More than 12,000 professors, instructors, counsellors, and librarians launched this strike—not to defend their own career interests, but above all to put a stop to prevailing practices where educational outcomes are measured in terms of money. And while the students are absolutely blameless here, they should understand that in the grand scheme of things the teachers are ultimately fighting for the students’ long-term interests as well, and, above all, for the future of the post-secondary educational system.
That being said, there are a number of ways that instructors could have better handled the situation. They could have limited the number of assignments or tests, put in fewer classroom hours, or, better yet, they could have tried negotiating with unions in other provinces so as to make their campaign a federal issue, and thus strengthen their case.
The Algonquin College website includes student and employee updates on the current situation, with many of the students being active on social media. One can easily read thousands of comments, mostly opposing the strike.

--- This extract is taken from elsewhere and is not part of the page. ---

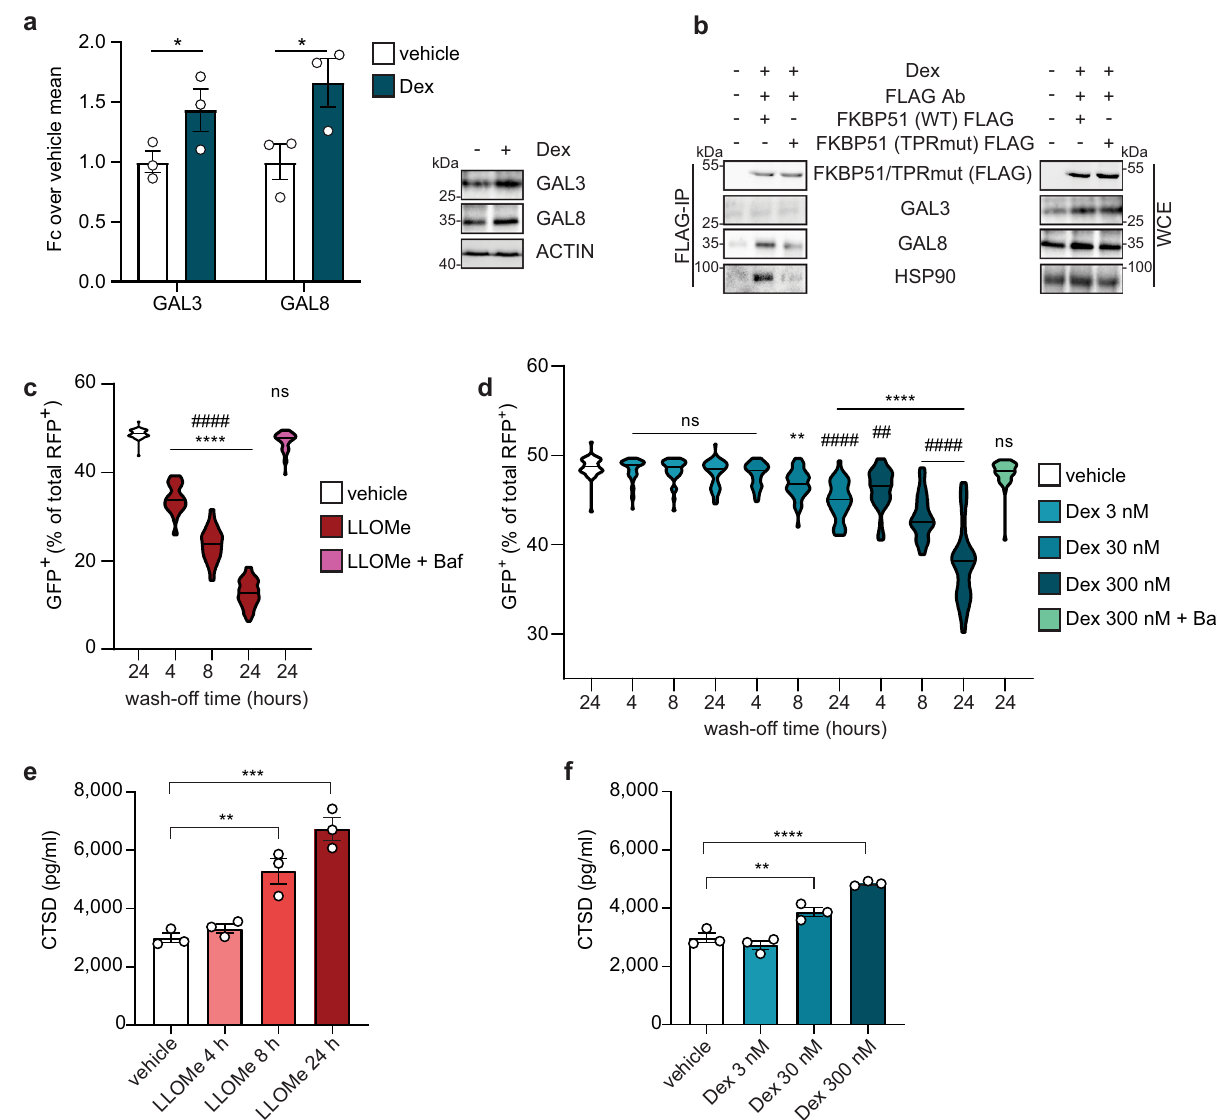
Fig. 2 FKBP51 mediates regulatory mechanisms underlying secretory autophagy. a Quanti fi cation of western blot analyses and representative blots of GAL3 and GAL8 normalized to actin from WT cells treated with 100 nM dexamethasone (Dex) or vehicle for 4 h. n = 3 biologically independent samples. Unpaired, one-tailed t -tests were performed; * p < 0.05. Data shown as mean ± s.e.m. b Western blotting of FKBP51, GAL3, GAL8, and HSP90 in FLAG- tagged WT or mutant (TPRmut) FKBP51 co-IP (FLAG-IP) and whole cell extract (WCE) as control performed in cells treated with 100 nM dexamethasone or vehicle. c , d Quanti fi cation of GFP + puncta expressed as a percentage of total RFP + puncta in cells ( n = 40 cells per group) transfected with tfGal3 construct and treated with 1 mM LLOMe or 300 nM dexamethasone (Dex) for 3 h, followed by 4, 8, and 24 h wash-off, and with co-treatment of ba fi lomycin (Baf) for 3 h followed by 24 h wash-off. Kruskal – Wallis multiple comparison test was performed; ** P < 0.01; **** P < 0.0001. Asterisk symbol indicates comparisons to vehicle; hash symbol indicates comparisons to treatment + Baf. a – d All experiments were performed in SH-SY5Y cells. e , f CTSD from supernatants measured via ELISA after SIM-A9 cells were treated with LLOMe for 4, 8, and 24 h or vehicle for 24 h, or with 3, 30, and 300 nM Dex or vehicle for 4 h. n = 3 per group. Tukey ’ s multiple comparison test was performed; ** P < 0.01; *** P < 0.001; **** P < 0.0001. Only signi fi cant comparisons are shown. Data shown as mean ± s.e.m. Fc fold change, Ab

An educational system run like a business will yield nothing more than entitled graduates who will then perpetuate this unfair, exploitative system. Step into the shoes of a teacher for more than a day, and you might discover that they are, by nature, among the most caring, patient, and compassionate people. A society where teachers constantly have to worry about their job security while struggling for work/life balance is not and never will be in the best interest of students. It will, ultimately, fail the future generations of those accessing education.
If Algonquin College’s mission really is to “transform hopes and dreams into lifelong success,” it can start by showing more compassion to their teachers.